The diversity expressed by ML models is strongly tied to the datasets they were trained on.

Tortoise was trained primarily on a dataset consisting of audiobooks. I made no effort to balance diversity in this dataset. For this reason, Tortoise will be particularly poor at generating the voices of minorities or of people who speak with strong accents.

Looking forward

Tortoise v2 is about as good as I think I can do in the TTS world with the resources I have access to. A phenomenon that happens when training very large models is that as parameter count increases, the communication bandwidth needed to support distributed training of the model increases multiplicatively.
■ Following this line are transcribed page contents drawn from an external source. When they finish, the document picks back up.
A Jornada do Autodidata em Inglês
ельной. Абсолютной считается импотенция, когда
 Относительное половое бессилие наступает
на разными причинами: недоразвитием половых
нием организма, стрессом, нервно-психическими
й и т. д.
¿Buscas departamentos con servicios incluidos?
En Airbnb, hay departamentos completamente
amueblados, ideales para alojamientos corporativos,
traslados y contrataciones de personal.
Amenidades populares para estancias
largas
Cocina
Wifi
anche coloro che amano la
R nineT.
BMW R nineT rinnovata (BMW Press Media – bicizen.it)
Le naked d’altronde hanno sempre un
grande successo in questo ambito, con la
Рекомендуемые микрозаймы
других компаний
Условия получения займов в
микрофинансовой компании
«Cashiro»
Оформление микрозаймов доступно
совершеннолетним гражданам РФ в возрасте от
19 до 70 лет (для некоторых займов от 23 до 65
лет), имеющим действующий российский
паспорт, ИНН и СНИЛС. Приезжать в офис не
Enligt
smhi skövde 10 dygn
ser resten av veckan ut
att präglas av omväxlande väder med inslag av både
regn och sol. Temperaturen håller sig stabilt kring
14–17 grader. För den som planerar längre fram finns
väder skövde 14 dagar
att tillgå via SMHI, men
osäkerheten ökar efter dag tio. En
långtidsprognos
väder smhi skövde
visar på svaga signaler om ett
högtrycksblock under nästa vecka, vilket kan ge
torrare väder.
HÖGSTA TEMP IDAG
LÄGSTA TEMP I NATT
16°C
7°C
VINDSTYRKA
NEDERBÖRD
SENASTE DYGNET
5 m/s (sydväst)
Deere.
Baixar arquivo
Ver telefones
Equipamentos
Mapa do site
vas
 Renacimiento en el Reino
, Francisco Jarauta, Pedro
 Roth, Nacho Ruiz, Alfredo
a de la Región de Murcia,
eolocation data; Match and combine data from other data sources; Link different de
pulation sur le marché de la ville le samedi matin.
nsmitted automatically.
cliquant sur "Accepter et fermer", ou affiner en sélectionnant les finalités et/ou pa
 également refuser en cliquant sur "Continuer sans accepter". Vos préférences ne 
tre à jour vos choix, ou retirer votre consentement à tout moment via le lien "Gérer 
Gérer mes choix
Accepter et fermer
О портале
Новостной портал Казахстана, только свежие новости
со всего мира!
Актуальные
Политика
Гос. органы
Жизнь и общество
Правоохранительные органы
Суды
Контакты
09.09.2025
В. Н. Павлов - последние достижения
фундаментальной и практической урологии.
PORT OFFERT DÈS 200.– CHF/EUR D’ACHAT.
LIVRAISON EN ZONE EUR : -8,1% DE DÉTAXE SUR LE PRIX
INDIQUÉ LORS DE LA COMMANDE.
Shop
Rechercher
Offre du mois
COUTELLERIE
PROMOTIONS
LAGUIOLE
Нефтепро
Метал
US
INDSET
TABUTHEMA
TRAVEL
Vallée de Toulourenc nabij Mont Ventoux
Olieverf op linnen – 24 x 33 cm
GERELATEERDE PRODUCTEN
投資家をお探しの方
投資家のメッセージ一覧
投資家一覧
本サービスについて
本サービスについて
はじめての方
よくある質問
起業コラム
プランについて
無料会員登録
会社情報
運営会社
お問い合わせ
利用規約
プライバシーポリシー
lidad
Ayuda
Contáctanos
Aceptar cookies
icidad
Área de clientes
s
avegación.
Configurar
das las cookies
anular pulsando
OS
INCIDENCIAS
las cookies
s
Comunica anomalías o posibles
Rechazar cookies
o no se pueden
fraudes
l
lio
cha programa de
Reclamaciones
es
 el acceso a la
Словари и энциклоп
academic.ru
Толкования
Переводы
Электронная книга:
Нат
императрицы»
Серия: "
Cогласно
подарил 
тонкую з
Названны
On enterprise-grade hardware, this is not an issue: GPUs are attached together with exceptionally wide buses that can accommodate this bandwidth. I cannot afford enterprise hardware, though, so I am stuck.

I want to mention here that I think Tortoise could do be a lot better. The three major components of Tortoise are either vanilla Transformer Encoder stacks or Decoder stacks. Both of these types of models have a rich experimental history with scaling in the NLP realm. I see no reason to believe that the same is not true of TTS.

The largest model in Tortoise v2 is considerably smaller than GPT-2 large. It is 20x smaller that the original DALLE transformer. Imagine what a TTS model trained at or near GPT-3 or DALLE scale could achieve.

If you are an ethical organization with computational resources to spare interested in seeing what this model could do if properly scaled out, please reach out to me! I would love to collaborate on this.

Acknowledgements

This project has garnered more praise than I expected. I am standing on the shoulders of giants, though, and I want to credit a few of the amazing folks in the community that have helped make this happen:

  • Hugging Face, who wrote the GPT model and the generate API used by Tortoise, and who hosts the model weights.
  • Ramesh et al who authored the DALLE paper, which is the inspiration behind Tortoise.
  • Nichol and Dhariwal who authored the (revision of) the code that drives the diffusion model.
  • Jang et al who developed and open-sourced univnet, the vocoder this repo uses.
  • lucidrains who writes awesome open source pytorch models, many of which are used here.
  • Patrick von Platen whose guides on setting up wav2vec were invaluable to building my dataset.

Notice

Tortoise was built entirely by me using my own hardware. My employer was not involved in any facet of Tortoise's development.

If you use this repo or the ideas therein for your research, please cite it! A bibtex entree can be found in the right pane on GitHub.